На туалетном столике матери рядом с бутылочкой средства от комаров стояла маленькая, наполовину опустевшая баночка с кольдкремом, и тут же лежал недовязанный носок, ощетинившийся блестящими спицами. Мэри в последний раз поглядела на себя в зеркале, выключила свет и на мгновение замерла в темноте. Теперь она не увидит своего отражения, пока не вернется; она гадала, что может произойти, прежде чем она опять зажжет газ у себя в комнате, подойдет к зеркалу и еще раз посмотрит на собственное лицо. Снаружи расплывалась темнота, и окно стало призрачно-серым; дома напротив вырисовывались черными силуэтами на фоне меркнущего заката. Она тихонько пробралась к двери и спустилась в прихожую.

На Сент-Мэтьюз-роуд опустилась тьма, какая обычно сгущается между заходом солнца и восходом луны, но в дальнем конце улицы, вдоль набережной, мерцали фонари. Обычно Мэри нравились эти дружелюбные огоньки, но теперь, выйдя на Марин-парейд, она поежилась, торопливо перешла на другую сторону дороги и зашагала по тротуару. Даже здесь она чувствовала, что ее яркое платье в цветочек слишком привлекает к себе внимание; ей было не по себе – казалось, что прохожие останавливаются и оглядываются на нее.

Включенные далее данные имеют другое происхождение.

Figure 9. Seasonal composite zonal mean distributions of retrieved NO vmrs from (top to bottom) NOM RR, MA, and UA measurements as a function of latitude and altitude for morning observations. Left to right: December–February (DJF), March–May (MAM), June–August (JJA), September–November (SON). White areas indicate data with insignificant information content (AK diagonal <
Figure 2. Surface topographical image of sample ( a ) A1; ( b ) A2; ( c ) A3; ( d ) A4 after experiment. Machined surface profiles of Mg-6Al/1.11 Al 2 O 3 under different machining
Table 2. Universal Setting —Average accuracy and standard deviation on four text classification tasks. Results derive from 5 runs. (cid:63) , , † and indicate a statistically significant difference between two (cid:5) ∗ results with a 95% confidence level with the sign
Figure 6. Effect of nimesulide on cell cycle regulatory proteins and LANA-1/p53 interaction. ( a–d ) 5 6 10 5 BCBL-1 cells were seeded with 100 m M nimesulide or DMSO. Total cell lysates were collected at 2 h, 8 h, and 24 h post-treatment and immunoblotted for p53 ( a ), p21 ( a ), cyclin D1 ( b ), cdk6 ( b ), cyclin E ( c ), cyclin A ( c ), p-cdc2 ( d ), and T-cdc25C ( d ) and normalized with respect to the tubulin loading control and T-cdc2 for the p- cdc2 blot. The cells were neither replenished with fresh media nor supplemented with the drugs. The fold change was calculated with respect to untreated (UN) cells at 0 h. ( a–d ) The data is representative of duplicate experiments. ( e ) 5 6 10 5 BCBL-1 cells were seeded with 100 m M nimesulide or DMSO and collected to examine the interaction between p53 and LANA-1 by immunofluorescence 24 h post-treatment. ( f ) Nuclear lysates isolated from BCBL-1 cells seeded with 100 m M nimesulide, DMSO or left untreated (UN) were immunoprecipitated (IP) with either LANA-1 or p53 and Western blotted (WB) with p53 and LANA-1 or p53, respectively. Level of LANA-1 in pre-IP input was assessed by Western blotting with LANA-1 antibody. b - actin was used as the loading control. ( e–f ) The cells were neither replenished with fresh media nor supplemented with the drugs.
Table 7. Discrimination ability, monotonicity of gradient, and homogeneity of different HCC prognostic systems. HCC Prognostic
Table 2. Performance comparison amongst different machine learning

У пирса всегда было многолюдно, потому что он сиял огнями и манил игровыми автоматами. По вечерам именно сюда стекался весь Богнор, и, с тревогой подойдя ближе, Мэри увидела, что тут собралась огромная толпа. Она жалела, что они не выбрали для встречи место поспокойней, и с легким замешательством подумала, что может и не найти свою подругу в такой толчее. Когда она двинулась через дорогу, в городе пробили часы. Толпа на самом деле была не такой уж и большой, как казалось издалека, и, оглядевшись, Мэри поняла, что ее подруга еще не пришла.